Advertisment
A promotional leaflet drop by eircom for eFibre Broadband was delivered to householders in Blackrock and Celbridge. Depending on the area, the front of the leaflet offered the following information:
“Blackrock It’s Here!” or “Celbridge It’s Here!”
Superfast Broadband
Get 6 months free when you switch to an eircom bundle
Call 1800 303 626 Visit eircom.ie
Go to your local eircom store in…”.
The information provided on the back of the leaflet referred to the benefits attached to signing up to the eFibre package and the footnote read as follows:
“Free broadband offer is for new eircom customers on eFibre advanced and eTalk off-peak broadband and home phone bundle. New 18 month contract required. eFibre is subject to availability. Broadband speeds may vary and depend on the quality of your line. Bundle price of €30 a month applies for the first 6 months, €45 thereafter based on one customer subscribing. Free eFibre upgrade to existing eircom broadband customers. 6 months free broadband also available to new customers in non eFibre areas on uncongested HGB network with broadband advanced and talk off-peak broadband and home phone bundle. Promotion is available for a limited time only. For offer and dates and further terms see eircom.net”
Complaint
Two complainants, one from each area mentioned, considered the advertising to be misleading as when they enquired about signing up to the package they were informed that eFibre was not yet available in their locality. One complainant was informed that while his cabinet was set up for the service it would take a few months before it could be installed.
Response
The advertisers said that they were well underway in building Ireland’s largest high speed fibre broadband network at a significant cost. They had already made this new technology available to 1 million homes, with their ambition to reach 1.4 million homes by 2016.
In July 2014 eircom dropped leaflets to homes in the Celbridge area of Dublin/Kildare to highlight the fact that superfast fibre broadband was now available. At that time 77% of the Celbridge fibre rollout plan had been completed.
Again in July 2014 they dropped leaflets to homes in the Blackrock area of Dublin to highlight that superfast fibre broadband was now available. At the time of these door drops, 87% of the Blackrock fibre rollout plan had been completed.
With such a high proportion of homes in Celbridge and Blackrock enabled to receive the new fibre broadband technology, the advertisers considered it practical to drop an informative communication in each of these areas despite it reaching some non-fibre enabled homes. Furthermore, they said, each of the communications clearly stated in the terms and conditions that ‘eFibre is subject to availability’.
Finally the advertiser said that customers who contacted them but who could not at the time receive their superfast fibre broadband, were invited to leave their contact details to enable eircom to contact them when the service was available to them.
Further Information:
The Secretariat asked eircom why they had not considered excluding areas that were not fibre enabled from the leaflet drop.
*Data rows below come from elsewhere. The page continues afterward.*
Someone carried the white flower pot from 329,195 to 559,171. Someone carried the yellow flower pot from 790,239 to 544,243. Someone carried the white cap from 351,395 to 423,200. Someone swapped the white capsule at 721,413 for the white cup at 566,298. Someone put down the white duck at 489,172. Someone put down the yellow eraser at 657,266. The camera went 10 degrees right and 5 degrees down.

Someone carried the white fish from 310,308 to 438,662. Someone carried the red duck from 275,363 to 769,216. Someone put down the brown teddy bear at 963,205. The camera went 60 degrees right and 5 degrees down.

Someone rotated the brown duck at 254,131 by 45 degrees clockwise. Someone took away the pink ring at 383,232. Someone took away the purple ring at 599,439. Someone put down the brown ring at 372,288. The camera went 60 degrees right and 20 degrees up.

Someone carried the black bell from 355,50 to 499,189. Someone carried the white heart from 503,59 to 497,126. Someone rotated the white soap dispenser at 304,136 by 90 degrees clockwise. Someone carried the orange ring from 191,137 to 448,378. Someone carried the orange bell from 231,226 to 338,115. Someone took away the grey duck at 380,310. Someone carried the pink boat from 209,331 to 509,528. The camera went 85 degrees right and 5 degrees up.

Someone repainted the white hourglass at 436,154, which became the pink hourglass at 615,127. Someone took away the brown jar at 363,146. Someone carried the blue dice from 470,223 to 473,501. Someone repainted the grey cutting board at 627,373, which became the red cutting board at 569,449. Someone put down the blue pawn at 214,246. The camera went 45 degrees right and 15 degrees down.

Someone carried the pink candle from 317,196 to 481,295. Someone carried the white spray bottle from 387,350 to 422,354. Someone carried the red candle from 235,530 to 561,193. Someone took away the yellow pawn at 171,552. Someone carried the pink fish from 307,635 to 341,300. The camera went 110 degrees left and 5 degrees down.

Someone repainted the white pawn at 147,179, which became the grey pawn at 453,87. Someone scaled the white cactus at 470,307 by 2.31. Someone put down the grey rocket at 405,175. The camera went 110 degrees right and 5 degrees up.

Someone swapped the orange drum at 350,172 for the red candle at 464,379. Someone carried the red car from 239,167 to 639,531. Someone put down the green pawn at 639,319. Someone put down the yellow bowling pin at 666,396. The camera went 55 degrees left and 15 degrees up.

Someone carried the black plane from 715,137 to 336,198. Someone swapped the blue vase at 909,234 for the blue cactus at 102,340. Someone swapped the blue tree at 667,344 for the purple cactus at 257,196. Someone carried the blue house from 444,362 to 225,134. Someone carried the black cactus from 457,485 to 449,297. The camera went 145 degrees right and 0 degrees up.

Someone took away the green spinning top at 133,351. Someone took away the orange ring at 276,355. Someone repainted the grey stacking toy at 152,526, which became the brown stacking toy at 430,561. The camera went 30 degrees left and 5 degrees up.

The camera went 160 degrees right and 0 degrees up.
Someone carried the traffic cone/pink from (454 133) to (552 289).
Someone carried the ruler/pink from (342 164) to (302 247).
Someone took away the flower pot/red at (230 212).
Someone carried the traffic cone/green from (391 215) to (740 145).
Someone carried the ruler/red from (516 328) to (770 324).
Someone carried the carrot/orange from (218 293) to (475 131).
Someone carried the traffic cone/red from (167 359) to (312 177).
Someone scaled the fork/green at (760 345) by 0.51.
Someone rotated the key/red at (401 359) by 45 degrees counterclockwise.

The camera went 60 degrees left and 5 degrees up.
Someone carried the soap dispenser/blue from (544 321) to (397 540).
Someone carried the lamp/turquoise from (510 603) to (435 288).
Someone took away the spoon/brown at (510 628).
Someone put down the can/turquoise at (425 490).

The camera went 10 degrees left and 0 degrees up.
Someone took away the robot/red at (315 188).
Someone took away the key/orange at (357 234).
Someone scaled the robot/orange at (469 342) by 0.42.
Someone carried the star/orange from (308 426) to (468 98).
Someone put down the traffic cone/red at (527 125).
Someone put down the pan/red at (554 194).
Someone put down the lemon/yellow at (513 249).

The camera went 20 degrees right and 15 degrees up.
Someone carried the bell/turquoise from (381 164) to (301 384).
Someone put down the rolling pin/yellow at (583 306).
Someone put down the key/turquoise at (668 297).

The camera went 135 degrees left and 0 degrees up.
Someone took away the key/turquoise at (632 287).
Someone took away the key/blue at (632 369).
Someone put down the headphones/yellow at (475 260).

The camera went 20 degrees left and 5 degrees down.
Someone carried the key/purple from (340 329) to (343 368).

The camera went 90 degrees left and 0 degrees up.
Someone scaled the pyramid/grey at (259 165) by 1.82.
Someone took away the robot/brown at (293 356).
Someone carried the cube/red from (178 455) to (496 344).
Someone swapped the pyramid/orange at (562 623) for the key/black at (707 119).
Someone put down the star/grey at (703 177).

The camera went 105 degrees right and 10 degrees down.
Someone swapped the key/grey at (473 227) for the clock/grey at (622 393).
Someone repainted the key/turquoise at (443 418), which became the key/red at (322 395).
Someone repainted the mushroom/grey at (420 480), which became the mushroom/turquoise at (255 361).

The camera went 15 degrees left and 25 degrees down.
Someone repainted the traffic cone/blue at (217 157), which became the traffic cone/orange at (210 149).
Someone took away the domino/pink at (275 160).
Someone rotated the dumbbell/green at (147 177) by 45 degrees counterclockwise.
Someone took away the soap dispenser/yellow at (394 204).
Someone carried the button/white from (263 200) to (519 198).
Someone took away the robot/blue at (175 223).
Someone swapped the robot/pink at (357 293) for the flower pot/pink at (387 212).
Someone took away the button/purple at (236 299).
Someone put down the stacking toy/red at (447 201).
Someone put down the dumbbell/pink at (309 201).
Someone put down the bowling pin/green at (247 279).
eircom stated that the fibre rollout plan was defined by eircom Wholesale and not by eircom Consumer. They stated that the eircom Wholesale rollout plan was dictated by the location of the eircom exchange cabinet and how many properties can be efficiently served by that cabinet and not by postal area or street address as the eFibre service was based on distant dependent technology. In the circumstances, not all homes within a specific area or street would be fibre enabled at the same time. They also stated that it was possible, with two people living side by side that one was fibre enabled while the other was not, due to the exchange cabinet boundaries being based on serviceable distance from the cabinet and not based on street address. In the circumstances it was not possible for them to ‘cherry pick’ enabled homes for leaflet drops and exclude non-fibre enabled homes given that this type of promotion relied on a mass marketing, non-segmented approach based on general areas.
Conclusion
Complaints Upheld
The Complaints Committee considered the detail of the complaints and the advertisers’ responses. They noted that while the advertisers had made reference to the fact that the service was “subject to availability” in the footnote, they considered that this was a significant factor which should have been referenced in the main copy so that the absolute headline claim was sufficiently qualified. In the circumstances the Committee considered that the advertising was in breach of Section 2.24 of the Code.
Action Required:
The advertisement must not run in its current form again.